Large technology companies have met subpoenas and government requirements for information about users under criminal or civil research, often with little attention to consumer rights or civil freedoms. In states where abortion is illegal, law enforcement can use menstrual tracking data, pharmacy data or digital communication between patients and providers to build criminal cases.

For example, the Facebook messages from Meta were Key to continue a Nebraska Mother To help her daughter seek an abortion in 2022.

Even when data remains anonymous, collecting so much information about the reproductive health of so many people and making it available in broad lines, the door opens to abuse.

In general, this data can be used as proof to support restrictive political policy, such as prohibited abortion for medication. It can also reinforce challenges for contraceptive access by legislators and interest groups to give statistical justification to claim that these services are used too much, unsafe or morally offensive.

LGBTQ+ people can experience devastating consequences such as sensitive health details, such as their HIV status or history of receiving gender-confirming care, were also exposed. That information has historically led to discrimination in employment, housing and even access to care.

The point is: in the hands of a hostile government, which starts as “neutral” medical data can quickly become a weapon.

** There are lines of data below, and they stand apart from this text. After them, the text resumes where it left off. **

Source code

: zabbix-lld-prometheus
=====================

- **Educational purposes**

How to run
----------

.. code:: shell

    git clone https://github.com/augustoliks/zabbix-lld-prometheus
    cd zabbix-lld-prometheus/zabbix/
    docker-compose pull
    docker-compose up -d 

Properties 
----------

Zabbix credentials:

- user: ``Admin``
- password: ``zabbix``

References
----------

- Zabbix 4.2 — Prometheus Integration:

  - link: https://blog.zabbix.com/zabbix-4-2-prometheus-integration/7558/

6 steps to protect your information

Here are some practical steps to protect your health data:

  • Share online private -Health information online: Direct messages on social media Often collect details that can be shared with law enforcement. Say nothing on Facebook or Tiktok that you would not want to share wide wide.
  • Use encrypted communication: Sensitive medical discussions, if they have to prevent online, must take place via secure, coded platforms. Signal, An open-source platformis safer than WhatsApp, owned by Meta. iMessage is end-to-end coded only if both users have iPhones.
  • Exercise your existing data rights: Twenty states have expanded Privacy laws for consumers Allow people to gain access to, delete or transfer them to their browsing history, SOFI numbers and other personal information. In six other states, users have narrower privacy rights, such as choosing not to have their data sold to data brokers or advertisers. Consumers who live in states with privacy laws can exercise their rights by submitting data access requests.
  • Investigate service conditions: Patients must ask how care providers and pharmacies can share their data and agree with app permissions without a distinction. Display for targeted advertisements or sale of data if possible and read the small print of apps or third -party providers.
  • Limit the use of third -party apps: Perform a digital hygiene assessment of your commonly used health apps. This can include viewing all app authorizations on your phone, using services such as Deletema to remove your information from data brokers, to read the privacy policy of apps (Privacy policy Checklists Can help online), and considering alternatives to apps that you use by understanding where your data can go.
  • Consider offline health education: When following menstrual cycles or making pregnancy notes, traditional magazines or encrypted digital files can offer more protection.

Individual caution is not a sufficient replacement for systemic shields. But until the legislators pass an extensive federal privacy and limit the commercial sale of health information, we are all responsible for keeping our data safe.